Photo: Reuters

US delegation to visit Israel, Morocco

A delegation from the United States is set to visit Israel and Morocco next week for discussions on the Washington-brokered normalization deal the two Middle East countries reached last week.

According to an official from the administration of U.S. President Donald Trump, Senior Presidential Advisor Jared Kushner will heading the team. The president’s son-in-law will be accompanied by Middle East Envoy Avi Berkowitz and Chief Executive Officer of the U.S. International Development Finance Corporation, Adam Boehler.

Israeli Prime Minister Benjamin Netanyahu is slated to hold talks with the U.S. envoys in Jerusalem on Monday. The following day, the American delegation and an Israeli team led by National Security Advisor Meir Ben-Shabbat will travel together on a direct flight from Tel Aviv to Rabat aboard Israel’s national El Al airline.

The Israel-Morocco agreement was the fourth the United States helped establish since August, following similar pacts between Israel with the  United Arab EmiratesBahrain and Sudan .

250,000 Jews from Morocco immigrated to Israel, representing the largest number from any Muslim country.

“I am so proud that our grandfathers and grandmothers can visit Morocco while still alive. This is peace,” said , Israeli Minister of Transportation Miri Regev, the descendant of Moroccan Jewish immigrants, when asked about the recent normalization of ties in an interview on Army Radio.

It is interesting to note that Kushner, who helped to secure the Israel-Morocco deal, is still holding talks with other countries from the Arab and Muslim world in hope of sealing at least one more historic pact before Trump leaves office on 20 January when President-elect Joe Biden will take the presidential oath of office.

In exchange for Morocco’s normalizing ties with Israel, Trump agreed to recognize the Western Sahara as part of the kingdom despite its decades-old territorial dispute over sovereignty with the Algeria-backed Polisario Front, a breakaway movement that seeks to establish an independent state in the territory.

U.S. Ambassador to the United Nations Kelly Craft sent a copy of Trump’s proclamation recognizing “that the entire Western Sahara territory is part of the Kingdom of Morocco” to UN Secretary General Antonio Guterres and the Security Council on Tuesday.

The United Nations Security Council (UNSC) is planning to discuss Western Sahara dispute on Monday in a closed-door meeting requested by Germany, following the departure from longstanding U.S. policy. So far, UN attempts to negotiate an agreement on the matter have so far been unsuccessful.
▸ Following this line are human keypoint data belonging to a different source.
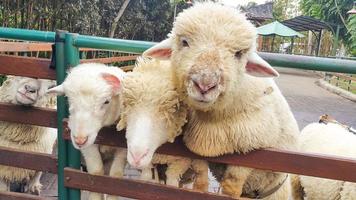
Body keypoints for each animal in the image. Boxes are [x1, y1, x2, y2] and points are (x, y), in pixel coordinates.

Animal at [47, 62, 126, 200]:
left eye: (106, 101)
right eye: (67, 98)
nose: (79, 140)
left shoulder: (123, 147)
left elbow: (115, 176)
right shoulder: (88, 148)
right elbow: (96, 172)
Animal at [115, 57, 209, 191]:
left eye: (175, 108)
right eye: (126, 104)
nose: (137, 156)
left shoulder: (182, 161)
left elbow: (172, 181)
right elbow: (147, 176)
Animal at [143, 2, 298, 199]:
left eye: (239, 53)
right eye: (184, 42)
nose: (205, 85)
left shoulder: (252, 150)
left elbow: (232, 185)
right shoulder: (199, 149)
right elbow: (201, 174)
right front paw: (199, 189)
While Morocco insists on an autonomy plan under its sovereignty, the Polisario wants a UN-backed referendum on independence.

The US had previously supported a 1991 ceasefire between Morocco and the Polisario, which is monitored by UN peacekeepers. The region has effectively been split by an earthen wall and a UN-mandated buffer zone separating an area controlled by Morocco that it claims as its southern provinces from territory controlled by the Polisario.

In October, the 15-member Security Council voted to extend the United Nations Mission for the Referendum in Western Sahara (MINURSO) for a one year, adopting a resolution that “emphasizes the need to achieve a realistic, practicable and enduring political solution to the question of Western Sahara based on compromise.”

Guterres maintains that the UN’s “position remains unchanged,” said the world body’s spokesperson Stephane Dujarric last week, adding, that he “remains convinced that a solution to the question of Western Sahara is possible in accordance with UNSC resolutions.